For months now, my Facebook feed has been clogged with inspirational posts about Bernie Sanders. Bernie Sanders getting arrested at a civil rights rally. Bernie Sanders’s modest tax returns. Bernie Sanders with a bird. Now that the delegate math is stacked against him, my Facebook feed is full of panicky moralistic posts about how Bernie or Bust is going to ruin everything, that it’s time for Sanders supporters to give up on ideological purity and unify behind the presumed nominee.

But the case for giving up on Sanders is turning out to be as difficult to make as the one for nominating him. Could it be that the Bernie or Bust movement, however righteous or quixotic, is not about Sanders at all, but another symptom of a high-rolling advertising-driven culture that has eroded all our trust in the social contract?
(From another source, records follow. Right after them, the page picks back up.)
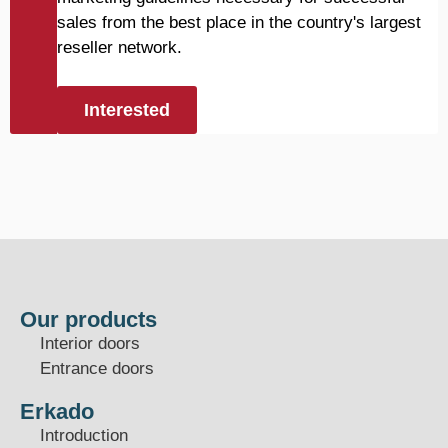
sales from the best place in the country's largest
reseller network.
Interested
Our products
Interior doors
Entrance doors
Erkado
Introduction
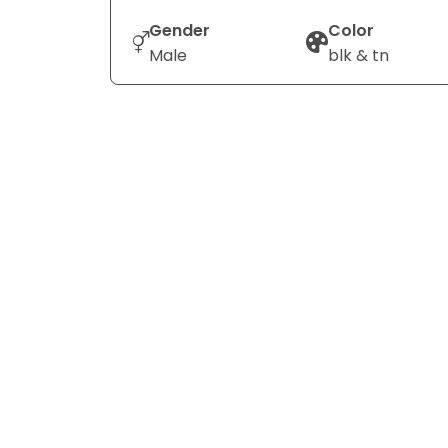
Gender
Color
Male
blk & tn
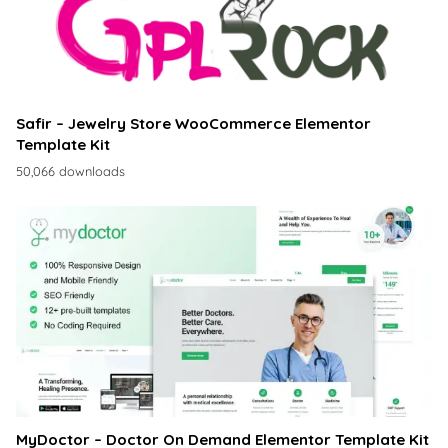
Safir – Jewelry Store WooCommerce Elementor
Template Kit
50,066 downloads
MyDoctor – Doctor On Demand Elementor Template Kit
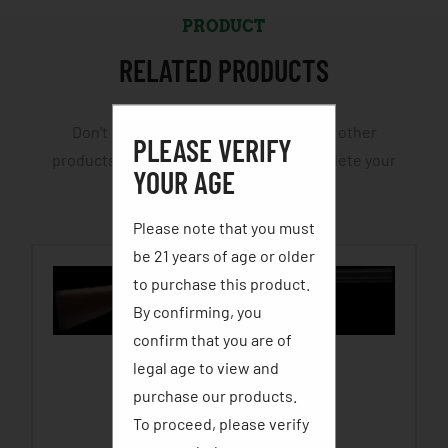
PRODUCT
RELATED PRODUCTS
Don't leave yourself half cocked. View other
PLEASE VERIFY
products and accessories that will complete your
YOUR AGE
hunting or fishing trip.
Please note that you must
be 21 years of age or older
to purchase this product.
By confirming, you
confirm that you are of
legal age to view and
STEVENS 555 OVER/UNDER
purchase our products.
$
619.99
–
$
689.99
To proceed, please verify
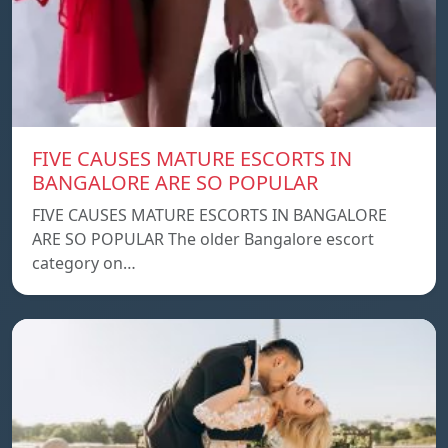
FIVE CAUSES MATURE ESCORTS IN
BANGALORE ARE SO POPULAR
FIVE CAUSES MATURE ESCORTS IN BANGALORE
ARE SO POPULAR The older Bangalore escort
category on…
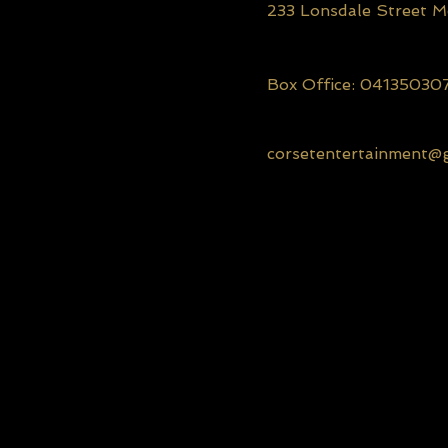
233 Lonsdale Street 
Box Office: 04135030
corsetentertainment@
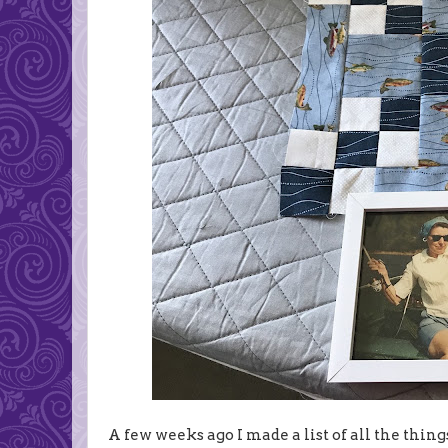
A few weeks ago I made a list of all the thi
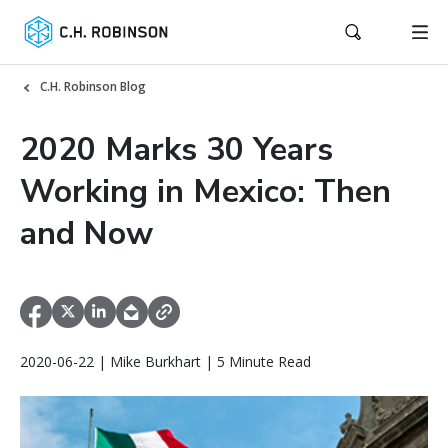
C.H. Robinson Blog
2020 Marks 30 Years
Working in Mexico: Then
and Now
2020-06-22 | Mike Burkhart | 5 Minute Read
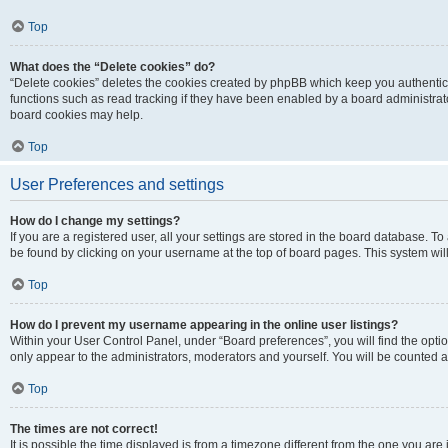
Top
What does the “Delete cookies” do?
“Delete cookies” deletes the cookies created by phpBB which keep you authentic
functions such as read tracking if they have been enabled by a board administrato
board cookies may help.
Top
User Preferences and settings
How do I change my settings?
If you are a registered user, all your settings are stored in the board database. To 
be found by clicking on your username at the top of board pages. This system will
Top
How do I prevent my username appearing in the online user listings?
Within your User Control Panel, under “Board preferences”, you will find the opti
only appear to the administrators, moderators and yourself. You will be counted a
Top
The times are not correct!
It is possible the time displayed is from a timezone different from the one you are i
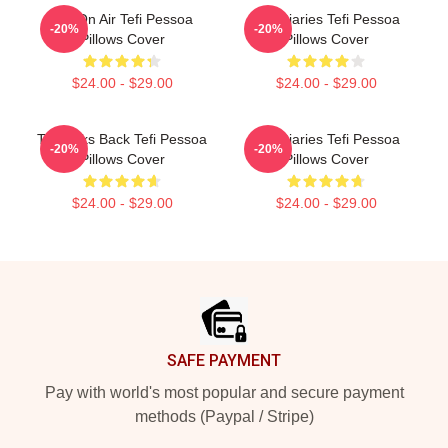
Tefi On Air Tefi Pessoa
Tefi Diaries Tefi Pessoa
-20%
-20%
Pillows Cover
Pillows Cover
$24.00 - $29.00
$24.00 - $29.00
Tefi Talks Back Tefi Pessoa
Tefi Diaries Tefi Pessoa
-20%
-20%
Pillows Cover
Pillows Cover
$24.00 - $29.00
$24.00 - $29.00
Footer
SAFE PAYMENT
Pay with world's most popular and secure payment
methods (Paypal / Stripe)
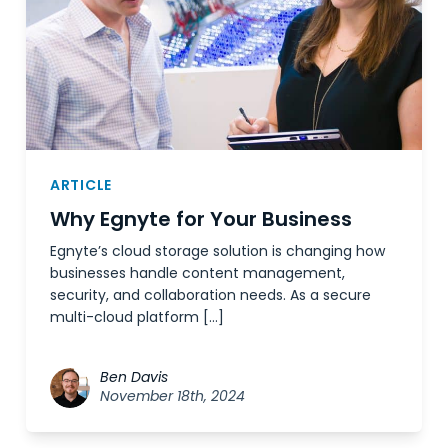
ARTICLE
Why Egnyte for Your Business
Egnyte’s cloud storage solution is changing how
businesses handle content management,
security, and collaboration needs. As a secure
multi-cloud platform […]
Ben Davis
November 18th, 2024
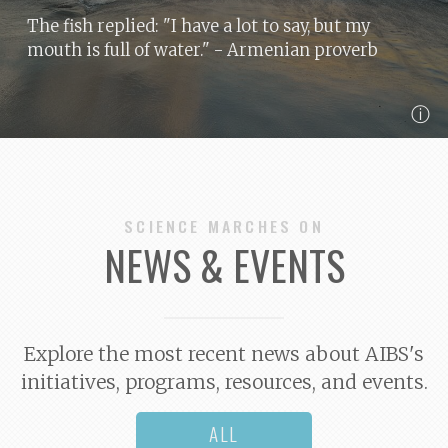
The fish replied: "I have a lot to say, but my
mouth is full of water."
- Armenian proverb
ⓘ
SCIENCE MARCHES ON
NEWS & EVENTS
Explore the most recent news about AIBS's
initiatives, programs, resources, and events.
ALL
I mean, if you’re looking for someone to blame, Edward Bernays is your man, not Sanders—and certainly not anyone who plans to write in Sanders’s name on a general election ballot.
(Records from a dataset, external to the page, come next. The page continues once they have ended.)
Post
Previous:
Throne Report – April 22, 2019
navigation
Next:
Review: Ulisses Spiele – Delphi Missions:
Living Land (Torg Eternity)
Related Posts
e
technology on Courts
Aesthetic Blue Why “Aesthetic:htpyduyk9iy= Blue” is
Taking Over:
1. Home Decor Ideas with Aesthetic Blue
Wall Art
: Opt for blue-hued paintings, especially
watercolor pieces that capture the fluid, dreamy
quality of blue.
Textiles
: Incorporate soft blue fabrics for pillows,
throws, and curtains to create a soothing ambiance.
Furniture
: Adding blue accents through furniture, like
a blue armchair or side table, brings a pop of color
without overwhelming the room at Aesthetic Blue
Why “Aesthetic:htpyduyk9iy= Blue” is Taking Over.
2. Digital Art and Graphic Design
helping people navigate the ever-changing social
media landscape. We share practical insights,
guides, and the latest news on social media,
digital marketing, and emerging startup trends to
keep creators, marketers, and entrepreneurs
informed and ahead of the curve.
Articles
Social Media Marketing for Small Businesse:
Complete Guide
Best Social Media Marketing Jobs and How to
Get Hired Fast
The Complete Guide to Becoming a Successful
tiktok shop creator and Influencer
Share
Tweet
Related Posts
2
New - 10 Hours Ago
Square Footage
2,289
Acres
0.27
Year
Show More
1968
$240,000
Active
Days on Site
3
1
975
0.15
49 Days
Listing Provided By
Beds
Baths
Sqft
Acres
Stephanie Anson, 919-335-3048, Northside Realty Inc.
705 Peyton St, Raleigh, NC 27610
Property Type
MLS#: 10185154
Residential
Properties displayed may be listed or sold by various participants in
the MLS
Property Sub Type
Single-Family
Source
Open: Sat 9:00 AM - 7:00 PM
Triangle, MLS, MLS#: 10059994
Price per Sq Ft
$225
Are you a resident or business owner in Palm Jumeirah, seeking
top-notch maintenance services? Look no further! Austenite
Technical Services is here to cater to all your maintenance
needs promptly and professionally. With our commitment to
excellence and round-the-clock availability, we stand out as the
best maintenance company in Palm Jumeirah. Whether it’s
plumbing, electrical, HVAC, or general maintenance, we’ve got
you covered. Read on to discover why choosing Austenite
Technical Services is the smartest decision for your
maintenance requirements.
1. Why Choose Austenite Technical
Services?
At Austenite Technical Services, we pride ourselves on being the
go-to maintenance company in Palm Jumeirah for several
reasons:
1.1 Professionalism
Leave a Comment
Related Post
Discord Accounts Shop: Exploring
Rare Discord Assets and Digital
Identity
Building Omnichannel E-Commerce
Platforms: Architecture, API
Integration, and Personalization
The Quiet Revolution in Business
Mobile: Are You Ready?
Bernays, who was Sigmund Freud’s nephew, is the one who brought advertising into everyday life, not as billboard and print ads but as real events. In other words “public relations,” a term he also coined. Bernays kicked off his “torches of freedom” campaign for the American Tobacco Company in 1929 by hiring women to pose as suffragists in the Easter Sunday Parade and light up on cue. The point was to convince more women to smoke, but the whole campaign was dressed up as a grass-roots political movement. In 1954, “the father of spin” was hired by the United Fruit Company to set up local media in Guatemala that would coordinate with the CIA to topple the democratically elected government.

But corporate accounts were only a side-job for Bernays. His career really took off when he set up shop in Washington, D.C., with the motto “If you can use propaganda for war, you can certainly use it for peace.” Working for every president from 1924 to 1961 (besides FDR), his notion that politics should be treated as a form of lifestyle advertising inspired a new generation of political consultants. It was Dick Morris, for example, who convinced Bill Clinton in 1994 to drop the platform he won on and adopt, in Morris’s words, a “consumer rules philosophy.” This formulation is misleading. As Adam Curtis argues in his award-winning BBC documentary “The Century of the Self,” this formulation is misleading. In the world of advertising, it isn’t the consumer that is king. It is the unconscious. Consultants like Morris have worked hard to convince leaders in both parties that they should ignore the better angels of our nature and speak directly to our unnamable fears and desires.